▶ _GOALS_
1. From the website description quoted in the forum thread on VLC's pitch problem, list everything VLC is said to play.
2. Carry on the forum thread on VLC's pitch problem from the point where it stops.

▶ _EXCERPTED TEXT_
Recently I changed my system (KDE's Phonon) to play music through a VLC backend and noticed that pitch wasn't correct. At first I blamed my hearing but I've found out that VLC changes pitch very slightly, about 1%, for the first few seconds of playing a track. This is not only the case with the phonon backend, but also with VLC itself. Apparently (according to the bug reports) this has to do something with resampling, but I don't see why this is so hard to get right in the first place. The thing is: there have been bug reports out for this issue for years, but they don't seem to bother.

Probably only a few people will really notice this difference, but it bothers me that developers audio software that is so widely used don't seem to care about something like a 1% pitch shift, which isn't even constant? Here's a bug report that nicely lists other people noticing this: https://trac.videolan.org/vlc/ticket/10056

Can anyone enlighten me on why this is so hard to get right? Does it bother others? Has anyone else noticed this? I used to recommend VLC, but I think I'll stop doing that
Music: sounds arranged such that they construct feelings.

VLC messes up pitch

Reply #1
Skimming those linked tasks, it sounds like its trying to sync the music to an external clock provided by the OS, and sometimes screws up depending on the power settings?  I actually don't know anything about VLC, but I guess it has to do with how they try to sync audio and video together when playing a movie.  I guess they use the same code even when there is no video.

VLC messes up pitch

Reply #2
While I appreciate what the devs have done with VLC, in my opinion they place a much lower priority on the audio player aspect of VLC. A glaring example is that a project as long lived, mature, and widely used as VLC still doesn't support gapless playback even for codecs that are natively gapless. From the forum posts I've read the general attitude from the devs is they don't care enough to do the necessary work to implement it. Also of note is an 8 year old feature request, still untouched.

https://trac.videolan.org/vlc/ticket/549


VLC messes up pitch

Reply #3
Probably only a few people will really notice this difference
I heard it and always assumed there was something weird on my system causing it. Thanks for the info.

Cheers,
David.

VLC messes up pitch

Reply #4
it bothers me that developers audio software that is so widely used don't seem to care about something like a 1% pitch shift


Video LAN Client is definitely not a music player.

I used to recommend VLC


Please don't, not for music playback.

VLC messes up pitch

Reply #5
it bothers me that developers audio software that is so widely used don't seem to care about something like a 1% pitch shift


Video LAN Client is definitely not a music player.


From the website:
Quote
VLC is a free and open source cross-platform multimedia player and framework that plays most multimedia files as well as DVD, Audio CD, VCD, and various streaming protocols.
daefeatures.co.uk

VLC messes up pitch

Reply #6
The original idea (13 years ago!) behind Video LAN Client was, well, to stream video across a LAN. Music playback is a distant afterthought, as demonstrated here with the pitch bug and lack of gapless playback, neither of which the dev team seems to care about.

VLC messes up pitch

Reply #7
The original idea (13 years ago!) behind Video LAN Client was, well, to stream video across a LAN. Music playback is a distant afterthought, as demonstrated here with the pitch bug and lack of gapless playback, neither of which the dev team seems to care about.

▶ _STORED DATA_
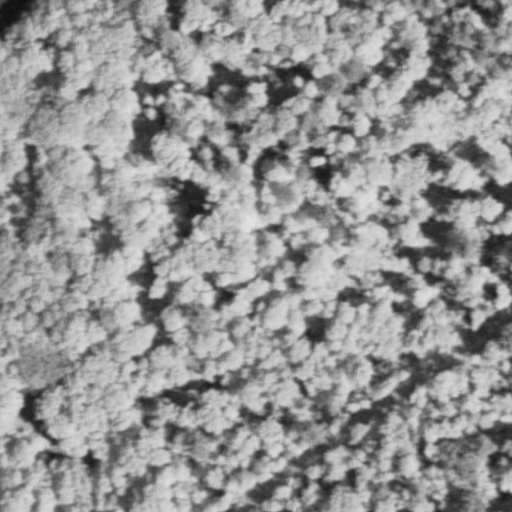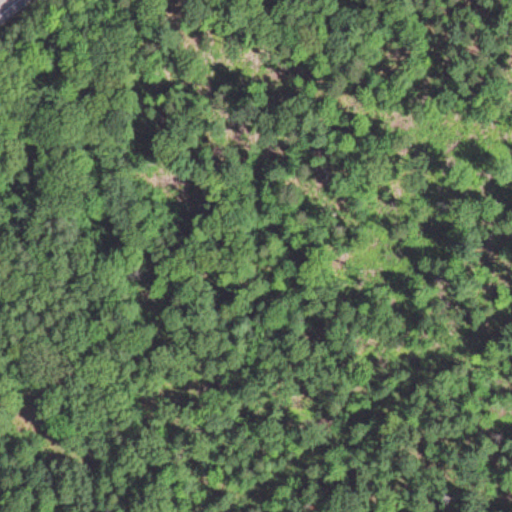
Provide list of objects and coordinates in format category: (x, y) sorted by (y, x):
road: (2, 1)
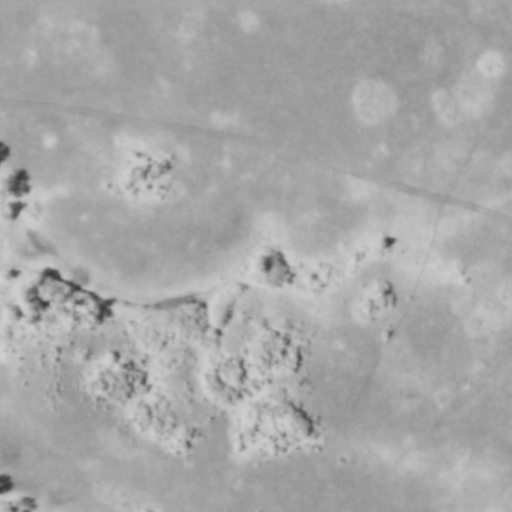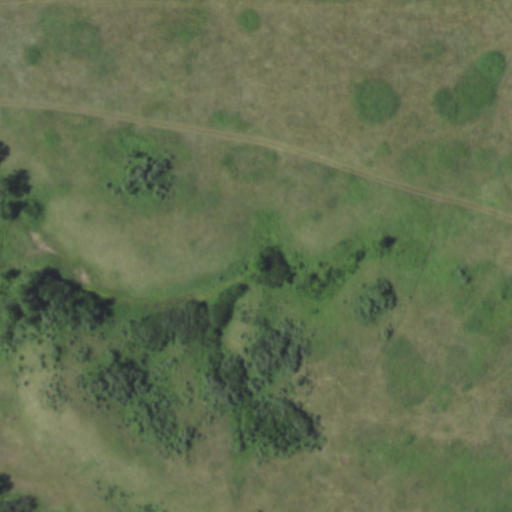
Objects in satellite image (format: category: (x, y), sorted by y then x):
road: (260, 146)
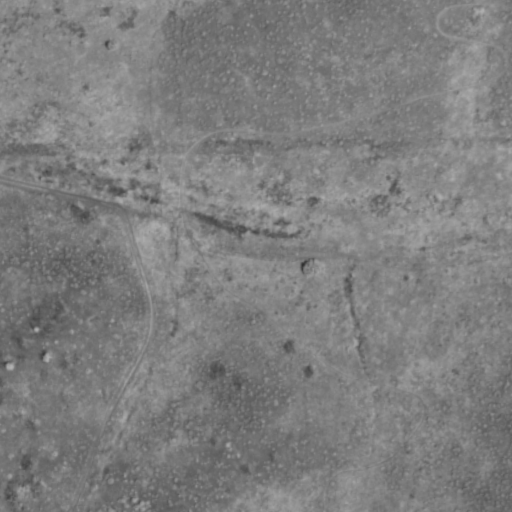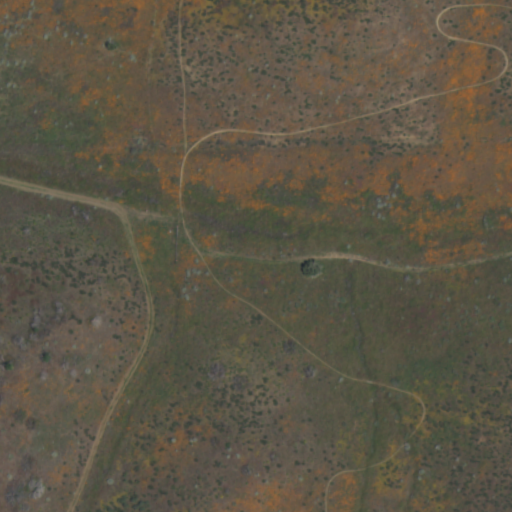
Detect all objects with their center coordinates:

▶ _ANSWERS FOR THE TASKS_
1.
- most multimedia files
- DVD
- Audio CD
- VCD
- various streaming protocols

2.
The devs at KDE seem to have a different opinion. http://userbase.kde.org/Phonon#Backend_libraries 

edit: I just filed a bug report there as well, https://bugs.kde.org/show_bug.cgi?id=331954
Music: sounds arranged such that they construct feelings.

VLC messes up pitch

Reply #8
and lack of gapless playback


So they still haven't done anything about that. Thanks for testing bad software, so that I don't have to do it ;-)
High Voltage socket-nose-avatar

VLC messes up pitch

Reply #9
The original idea (13 years ago!) behind Video LAN Client was, well, to stream video across a LAN. Music playback is a distant afterthought, as demonstrated here with the pitch bug and lack of gapless playback, neither of which the dev team seems to care about.

The devs at KDE seem to have a different opinion. http://userbase.kde.org/Phonon#Backend_libraries 

edit: I just filed a bug report there as well, https://bugs.kde.org/show_bug.cgi?id=331954


I'm interested in knowing my they think it is a good idea.

One of the MtGox developers thought it would be a good idea to implement an SSH server/client in php. As a result they got hacked, that's really not what php is good for. Just because devs are working on something doesn't mean it makes real-world sense even if they think it does.

KDE is usually run on *nix systems and I would suggest GStreamer. Xine use to be a popular media backend but I don't hear about it much more.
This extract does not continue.